Big Data
Cloud Composer
Managed Apache Airflow — workflow orchestration
AWS equivalent
MWAA (Managed Workflows for Apache Airflow)
AWS → GCP: Key Differences
- ▸
Both are managed Airflow. Cloud Composer 2 is significantly faster and more cost-efficient than Composer 1.
- ▸
Composer runs on GKE under the hood — auto-scales workers based on DAG load.
Key Concepts to Know
- 1
Apache Airflow: define workflows as Directed Acyclic Graphs (DAGs) in Python.
- 2
Schedule and orchestrate: BigQuery queries, Dataflow jobs, Dataproc clusters, any GCP operation.
- 3
Pre-built operators for GCP services: BigQueryInsertJobOperator, DataflowTemplatedJobStartOperator, etc.
- 4
Composer 2: uses GKE Autopilot, auto-scales, significantly cheaper than Composer 1.
DCE Interview Tips
- ★
Use Composer when: multiple dependent pipeline steps (run Dataflow → wait → run BigQuery query → trigger report).
- ★
'Cloud Composer orchestrates your data pipeline steps.
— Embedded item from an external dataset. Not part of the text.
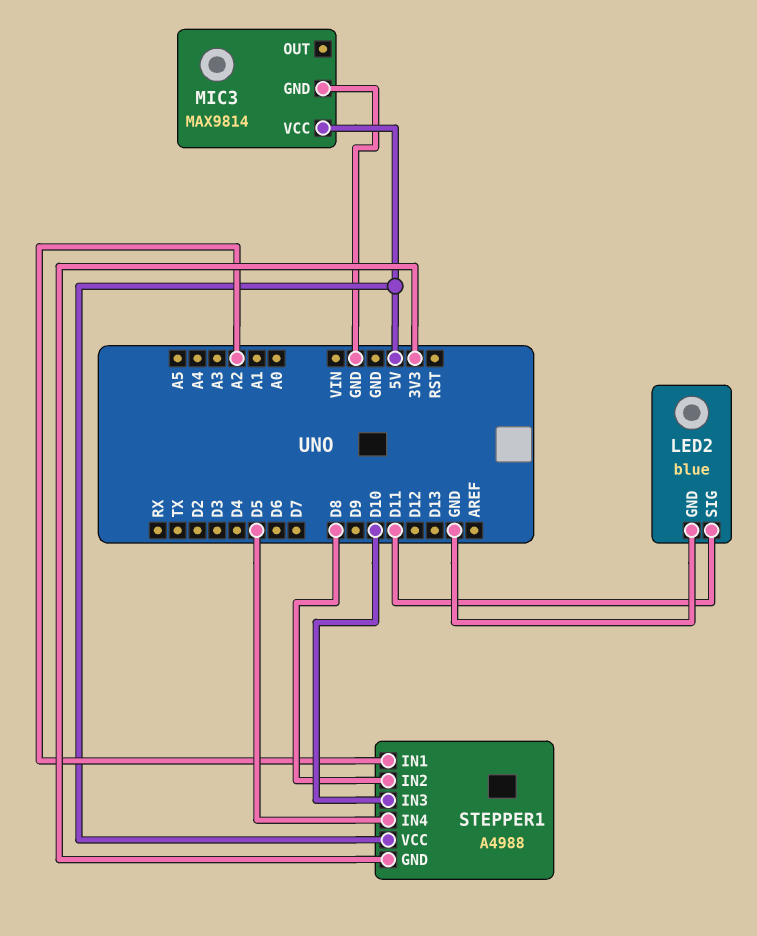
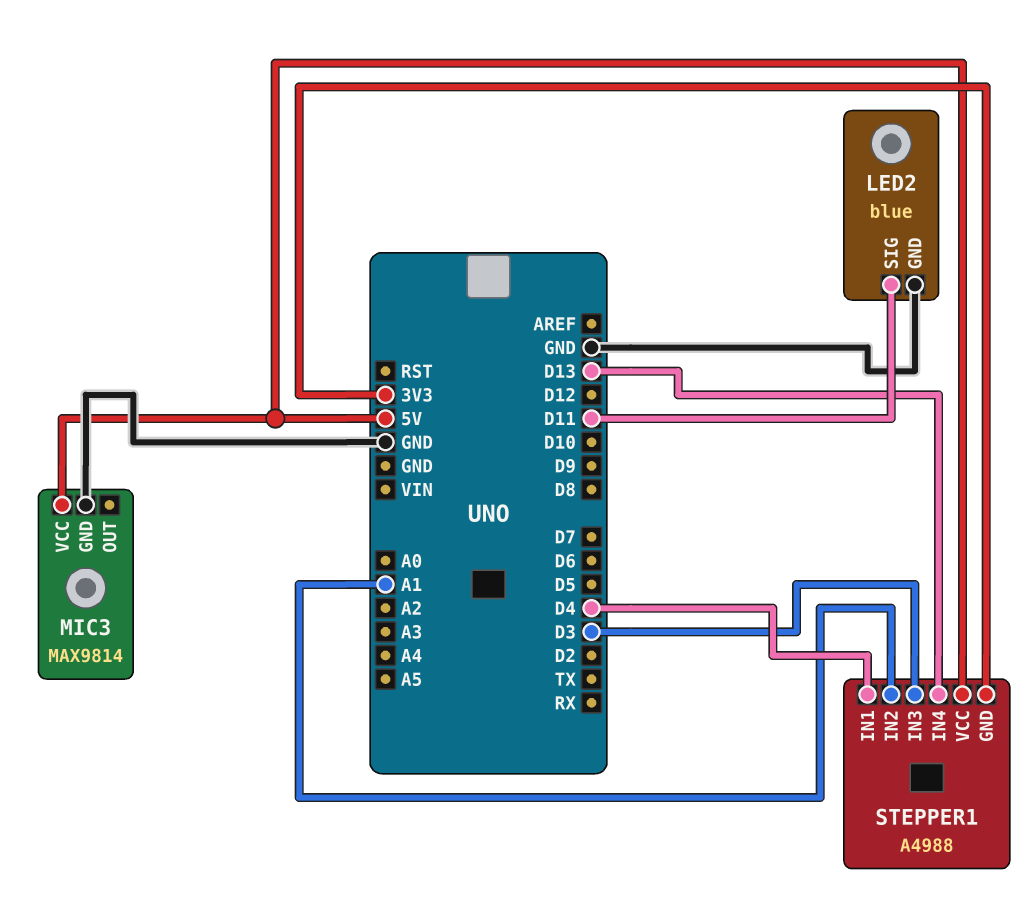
STEPPER1 pin IN1: A2 -> D4
STEPPER1 pin IN2: D8 -> A1
STEPPER1 pin IN3: D10 -> D3
STEPPER1 pin IN4: D5 -> D13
It's like a conductor coordinating Pub/Sub, Dataflow, BigQuery, and Looker in sequence.'
Common Gotchas
- !
Composer is expensive for simple use cases. Cloud Scheduler + Cloud Run/Functions is cheaper for simple scheduled jobs.
- !
Composer 1 is being deprecated — recommend Composer 2 for all new deployments.